Reproduce the rows below, changing every "Brow-Calculator" to "BrowCalc" and leaving everything else unchanged.
━━━━━━━━━━━━━━━━
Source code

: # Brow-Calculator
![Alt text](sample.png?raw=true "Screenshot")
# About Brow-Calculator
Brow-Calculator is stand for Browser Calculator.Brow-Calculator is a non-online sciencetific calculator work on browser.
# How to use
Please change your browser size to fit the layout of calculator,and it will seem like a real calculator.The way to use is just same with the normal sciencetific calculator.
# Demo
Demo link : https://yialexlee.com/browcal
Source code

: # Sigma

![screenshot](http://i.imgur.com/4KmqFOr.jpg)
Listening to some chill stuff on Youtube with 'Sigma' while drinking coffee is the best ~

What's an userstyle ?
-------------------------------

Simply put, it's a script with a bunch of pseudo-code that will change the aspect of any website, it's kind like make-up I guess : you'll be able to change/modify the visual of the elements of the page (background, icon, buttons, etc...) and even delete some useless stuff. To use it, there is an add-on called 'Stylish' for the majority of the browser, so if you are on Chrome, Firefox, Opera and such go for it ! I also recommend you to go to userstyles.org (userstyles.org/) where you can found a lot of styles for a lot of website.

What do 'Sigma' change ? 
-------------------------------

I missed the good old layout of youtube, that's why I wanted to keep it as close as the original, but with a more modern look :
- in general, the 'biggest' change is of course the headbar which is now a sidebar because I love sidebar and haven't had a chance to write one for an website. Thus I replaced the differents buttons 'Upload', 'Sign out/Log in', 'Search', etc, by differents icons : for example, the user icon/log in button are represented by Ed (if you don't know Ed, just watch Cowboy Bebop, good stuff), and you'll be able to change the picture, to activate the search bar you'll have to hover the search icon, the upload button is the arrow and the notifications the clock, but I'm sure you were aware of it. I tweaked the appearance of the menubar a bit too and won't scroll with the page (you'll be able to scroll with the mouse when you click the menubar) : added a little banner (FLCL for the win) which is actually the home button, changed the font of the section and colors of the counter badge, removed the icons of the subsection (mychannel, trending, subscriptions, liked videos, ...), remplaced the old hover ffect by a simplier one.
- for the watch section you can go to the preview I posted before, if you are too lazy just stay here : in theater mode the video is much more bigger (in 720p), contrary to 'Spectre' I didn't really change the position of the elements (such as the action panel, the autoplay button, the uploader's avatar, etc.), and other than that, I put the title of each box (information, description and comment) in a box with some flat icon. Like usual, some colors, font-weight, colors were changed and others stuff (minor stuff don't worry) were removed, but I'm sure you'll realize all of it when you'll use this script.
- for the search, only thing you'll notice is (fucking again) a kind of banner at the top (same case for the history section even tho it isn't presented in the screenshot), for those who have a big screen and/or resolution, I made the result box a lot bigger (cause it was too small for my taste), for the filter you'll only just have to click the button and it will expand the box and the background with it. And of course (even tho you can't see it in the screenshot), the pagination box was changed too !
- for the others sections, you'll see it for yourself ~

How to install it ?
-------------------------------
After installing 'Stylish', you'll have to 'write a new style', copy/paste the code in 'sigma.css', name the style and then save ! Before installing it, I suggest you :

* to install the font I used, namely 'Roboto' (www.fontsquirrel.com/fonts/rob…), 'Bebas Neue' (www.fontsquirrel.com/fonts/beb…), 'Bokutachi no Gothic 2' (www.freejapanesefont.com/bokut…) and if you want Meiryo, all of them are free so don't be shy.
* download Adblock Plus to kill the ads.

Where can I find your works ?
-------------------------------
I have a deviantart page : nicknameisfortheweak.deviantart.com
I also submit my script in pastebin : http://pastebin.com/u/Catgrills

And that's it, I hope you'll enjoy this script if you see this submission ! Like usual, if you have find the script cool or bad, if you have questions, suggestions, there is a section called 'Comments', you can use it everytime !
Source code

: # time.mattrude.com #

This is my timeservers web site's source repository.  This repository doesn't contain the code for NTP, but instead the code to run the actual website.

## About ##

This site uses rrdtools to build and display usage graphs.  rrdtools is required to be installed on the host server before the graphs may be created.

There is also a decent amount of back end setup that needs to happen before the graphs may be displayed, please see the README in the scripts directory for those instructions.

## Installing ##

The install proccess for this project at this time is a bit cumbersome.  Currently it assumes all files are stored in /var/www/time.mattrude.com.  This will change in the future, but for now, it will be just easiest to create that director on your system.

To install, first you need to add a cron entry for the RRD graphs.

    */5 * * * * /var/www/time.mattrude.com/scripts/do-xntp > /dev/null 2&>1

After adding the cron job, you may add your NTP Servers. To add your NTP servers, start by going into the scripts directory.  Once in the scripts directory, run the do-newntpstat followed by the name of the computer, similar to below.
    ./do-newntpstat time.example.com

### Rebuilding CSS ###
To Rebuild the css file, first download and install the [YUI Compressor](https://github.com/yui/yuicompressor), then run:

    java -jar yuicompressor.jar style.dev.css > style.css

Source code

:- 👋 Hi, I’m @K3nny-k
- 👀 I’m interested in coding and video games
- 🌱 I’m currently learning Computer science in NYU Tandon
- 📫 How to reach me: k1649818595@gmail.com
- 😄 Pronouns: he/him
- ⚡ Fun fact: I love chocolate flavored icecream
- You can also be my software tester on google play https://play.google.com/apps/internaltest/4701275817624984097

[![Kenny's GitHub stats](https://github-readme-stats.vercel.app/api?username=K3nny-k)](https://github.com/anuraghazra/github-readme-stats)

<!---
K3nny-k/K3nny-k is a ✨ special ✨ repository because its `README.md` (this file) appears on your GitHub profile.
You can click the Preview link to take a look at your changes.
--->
━━━━━━━━━━━━━━━━
### Answer space:
Source code

: # BrowCalc
![Alt text](sample.png?raw=true "Screenshot")
# About BrowCalc
BrowCalc is stand for Browser Calculator.BrowCalc is a non-online sciencetific calculator work on browser.
# How to use
Please change your browser size to fit the layout of calculator,and it will seem like a real calculator.The way to use is just same with the normal sciencetific calculator.
# Demo
Demo link : https://yialexlee.com/browcal
Source code

: # Sigma

![screenshot](http://i.imgur.com/4KmqFOr.jpg)
Listening to some chill stuff on Youtube with 'Sigma' while drinking coffee is the best ~

What's an userstyle ?
-------------------------------

Simply put, it's a script with a bunch of pseudo-code that will change the aspect of any website, it's kind like make-up I guess : you'll be able to change/modify the visual of the elements of the page (background, icon, buttons, etc...) and even delete some useless stuff. To use it, there is an add-on called 'Stylish' for the majority of the browser, so if you are on Chrome, Firefox, Opera and such go for it ! I also recommend you to go to userstyles.org (userstyles.org/) where you can found a lot of styles for a lot of website.

What do 'Sigma' change ? 
-------------------------------

I missed the good old layout of youtube, that's why I wanted to keep it as close as the original, but with a more modern look :
- in general, the 'biggest' change is of course the headbar which is now a sidebar because I love sidebar and haven't had a chance to write one for an website. Thus I replaced the differents buttons 'Upload', 'Sign out/Log in', 'Search', etc, by differents icons : for example, the user icon/log in button are represented by Ed (if you don't know Ed, just watch Cowboy Bebop, good stuff), and you'll be able to change the picture, to activate the search bar you'll have to hover the search icon, the upload button is the arrow and the notifications the clock, but I'm sure you were aware of it. I tweaked the appearance of the menubar a bit too and won't scroll with the page (you'll be able to scroll with the mouse when you click the menubar) : added a little banner (FLCL for the win) which is actually the home button, changed the font of the section and colors of the counter badge, removed the icons of the subsection (mychannel, trending, subscriptions, liked videos, ...), remplaced the old hover ffect by a simplier one.
- for the watch section you can go to the preview I posted before, if you are too lazy just stay here : in theater mode the video is much more bigger (in 720p), contrary to 'Spectre' I didn't really change the position of the elements (such as the action panel, the autoplay button, the uploader's avatar, etc.), and other than that, I put the title of each box (information, description and comment) in a box with some flat icon. Like usual, some colors, font-weight, colors were changed and others stuff (minor stuff don't worry) were removed, but I'm sure you'll realize all of it when you'll use this script.
- for the search, only thing you'll notice is (fucking again) a kind of banner at the top (same case for the history section even tho it isn't presented in the screenshot), for those who have a big screen and/or resolution, I made the result box a lot bigger (cause it was too small for my taste), for the filter you'll only just have to click the button and it will expand the box and the background with it. And of course (even tho you can't see it in the screenshot), the pagination box was changed too !
- for the others sections, you'll see it for yourself ~

How to install it ?
-------------------------------
After installing 'Stylish', you'll have to 'write a new style', copy/paste the code in 'sigma.css', name the style and then save ! Before installing it, I suggest you :

* to install the font I used, namely 'Roboto' (www.fontsquirrel.com/fonts/rob…), 'Bebas Neue' (www.fontsquirrel.com/fonts/beb…), 'Bokutachi no Gothic 2' (www.freejapanesefont.com/bokut…) and if you want Meiryo, all of them are free so don't be shy.
* download Adblock Plus to kill the ads.

Where can I find your works ?
-------------------------------
I have a deviantart page : nicknameisfortheweak.deviantart.com
I also submit my script in pastebin : http://pastebin.com/u/Catgrills

And that's it, I hope you'll enjoy this script if you see this submission ! Like usual, if you have find the script cool or bad, if you have questions, suggestions, there is a section called 'Comments', you can use it everytime !
Source code

: # time.mattrude.com #

This is my timeservers web site's source repository.  This repository doesn't contain the code for NTP, but instead the code to run the actual website.

## About ##

This site uses rrdtools to build and display usage graphs.  rrdtools is required to be installed on the host server before the graphs may be created.

There is also a decent amount of back end setup that needs to happen before the graphs may be displayed, please see the README in the scripts directory for those instructions.

## Installing ##

The install proccess for this project at this time is a bit cumbersome.  Currently it assumes all files are stored in /var/www/time.mattrude.com.  This will change in the future, but for now, it will be just easiest to create that director on your system.

To install, first you need to add a cron entry for the RRD graphs.

    */5 * * * * /var/www/time.mattrude.com/scripts/do-xntp > /dev/null 2&>1

After adding the cron job, you may add your NTP Servers. To add your NTP servers, start by going into the scripts directory.  Once in the scripts directory, run the do-newntpstat followed by the name of the computer, similar to below.
    ./do-newntpstat time.example.com

### Rebuilding CSS ###
To Rebuild the css file, first download and install the [YUI Compressor](https://github.com/yui/yuicompressor), then run:

    java -jar yuicompressor.jar style.dev.css > style.css

Source code

:- 👋 Hi, I’m @K3nny-k
- 👀 I’m interested in coding and video games
- 🌱 I’m currently learning Computer science in NYU Tandon
- 📫 How to reach me: k1649818595@gmail.com
- 😄 Pronouns: he/him
- ⚡ Fun fact: I love chocolate flavored icecream
- You can also be my software tester on google play https://play.google.com/apps/internaltest/4701275817624984097

[![Kenny's GitHub stats](https://github-readme-stats.vercel.app/api?username=K3nny-k)](https://github.com/anuraghazra/github-readme-stats)

<!---
K3nny-k/K3nny-k is a ✨ special ✨ repository because its `README.md` (this file) appears on your GitHub profile.
You can click the Preview link to take a look at your changes.
--->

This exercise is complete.